As an example of some of the food solutions in China we provide for our clients, if a place can only order small amounts of a certain product per day because they have a small kitchen, we can advise them on what else to buy from us and sell based on their location, competitors, or several people in the area and teach them how to prepare that product, this way the more they buy from us, the cheaper the delivery fee will be, plus they can add new high-quality products to their menus.
For food businesses in China, how hard is it to ensure the quality and safety of the products?
Yes, so we adhere to those standards but actually, most of our customers don’t really care, maybe 80% just buy from us and trust us. The only people who ask about licenses are generally people who have to. I understand if you’re a small business you don’t have the time. But occasionally people will come and inspect our factories but most don’t. Resourcing, we do this with the factory. So over seven years I’ve built up a network of imported raw materials or use local farms and I take care of this myself to ensure quality and also, because of govt. regulations all this info must be tracked.

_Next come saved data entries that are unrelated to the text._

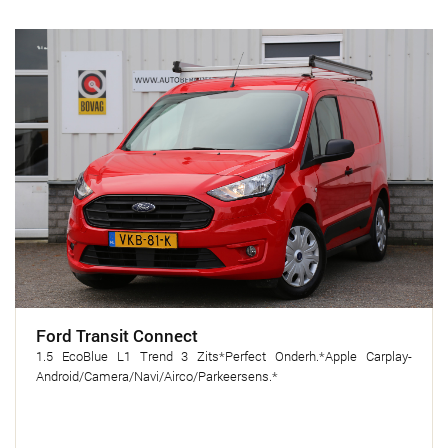
Ford Transit Connect
1.5 EcoBlue L1 Trend 3 Zits*Perfect Onderh.*Apple Carplay-
Android/Camera/Navi/Airco/Parkeersens.*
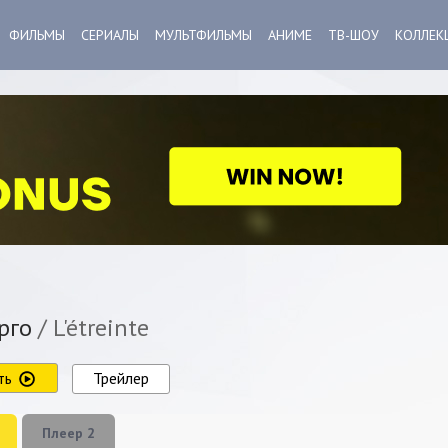
ФИЛЬМЫ
СЕРИАЛЫ
МУЛЬТФИЛЬМЫ
АНИМЕ
ТВ-ШОУ
КОЛЛЕК
рго
/ L'étreinte
ть
Трейлер
Плеер 2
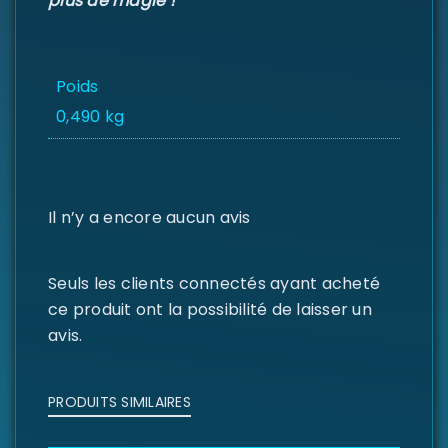
plus de magie !
Poids
0,490 kg
Il n’y a encore aucun avis
Seuls les clients connectés ayant acheté
ce produit ont la possibilité de laisser un
avis.
PRODUITS SIMILAIRES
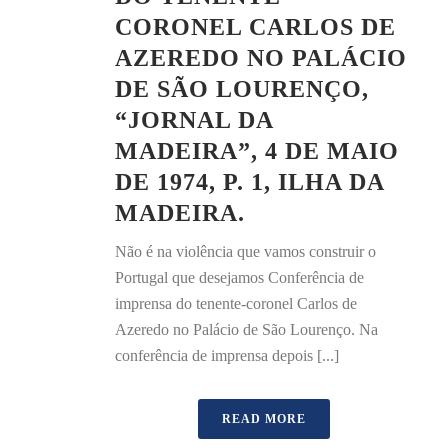
CORONEL CARLOS DE
AZEREDO NO PALÁCIO
DE SÃO LOURENÇO,
“JORNAL DA
MADEIRA”, 4 DE MAIO
DE 1974, P. 1, ILHA DA
MADEIRA.
Não é na violência que vamos construir o
Portugal que desejamos Conferência de
imprensa do tenente-coronel Carlos de
Azeredo no Palácio de São Lourenço. Na
conferência de imprensa depois [...]
READ MORE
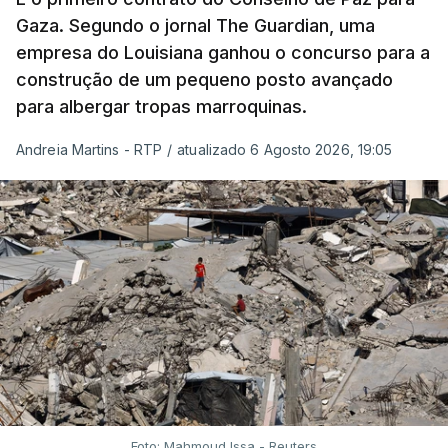
Gaza. Segundo o jornal The Guardian, uma
empresa do Louisiana ganhou o concurso para a
construção de um pequeno posto avançado
para albergar tropas marroquinas.
Andreia Martins - RTP
/
atualizado 6 Agosto 2026, 19:05
Foto: Mahmoud Issa - Reuters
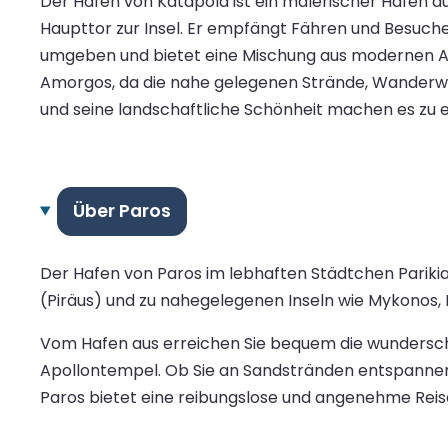
Der Hafen von Katapola ist ein malerischer Hafen au
Haupttor zur Insel. Er empfängt Fähren und Besuch
umgeben und bietet eine Mischung aus modernen Ann
Amorgos, da die nahe gelegenen Strände, Wanderwege
und seine landschaftliche Schönheit machen es zu 
Über Paros
Der Hafen von Paros im lebhaften Städtchen Pariki
(Piräus) und zu nahegelegenen Inseln wie Mykonos, N
Vom Hafen aus erreichen Sie bequem die wundersch
Apollontempel. Ob Sie an Sandstränden entspannen
Paros bietet eine reibungslose und angenehme Reis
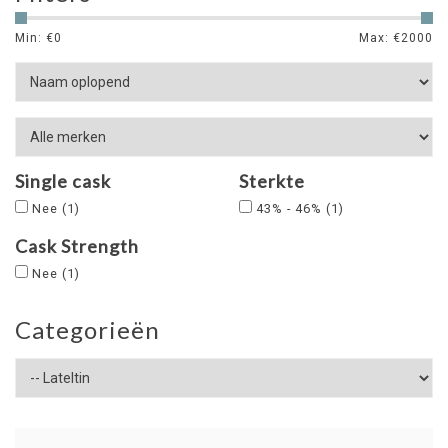
Min: €
0
Max: €
2000
Single cask
Sterkte
Nee
(1)
43% - 46%
(1)
Cask Strength
Nee
(1)
Categorieën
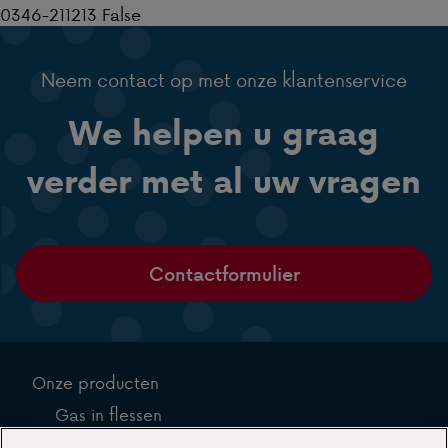
0346-211213 False
Neem contact op met onze klantenservice
We helpen u graag
verder met al uw vragen
Contactformulier
Onze producten
Gas in flessen
Gas in tanks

Regulations in the food business in China are very complicated and change a lot so, thankfully there is a department at the factory that takes care of this. At a certain size of manufacturing, there is a govt. person in the factory of every food business in China at all times to ensure regulations are not violated and fortunately the officials in the factories we work with are highly diligent and good at keeping up with regulation changes and updates because enforcement is very strict in China.
Why is focusing on B2C is not a priority right now?
So, we would like to work with end clients more but it’s more work and requires more time and resources to do social media and to get onto the right sales channels. So, at the moment we just sell the exact same products to end clients as we do to any regular food business in China. It takes lots of marketing dollars and we would be open to selling our products to a company that wants to do this.
In the west, there’s the idea that frozen food is fresher than fresh, or is fresher than a lot of produce you buy at the store which has never been frozen. Is this idea prevalent in China, too?
I think it depends on background/ education. Some people have zero ideas whatsoever about freshness or preservatives but we can explain the flash-freezing techniques we use. But in general, the knowledge situation is improving. And obviously, with B2B, the chef will know these things.
I ask because in the west many businesses use flash-freezing techniques but not so much in China.
Yes, so I think it’s a marketing problem and you’ve got to educate consumers.
Can you tell us about an unexpected success or failure you’ve encountered?
Hmm, unexpected success might be that I found it relatively easy to build good relationships with Chinese staff, Chinese B2B and Chinese B2C here. I always make sure to simply just be nice, honest, and respectful. I got lots of leads by doing this. Working on myself is the best way to build this, being humble, keep working on yourself rather than others. And this will give you opportunities.
I initially worked at a hotel there and when I left, my network was there. On reflection, I think our business model could have worked even better in Shanghai. There are so much more resources and big contracts to be made here. Scaling would be easier in Shanghai because the HQs of so many Chinese businesses are here.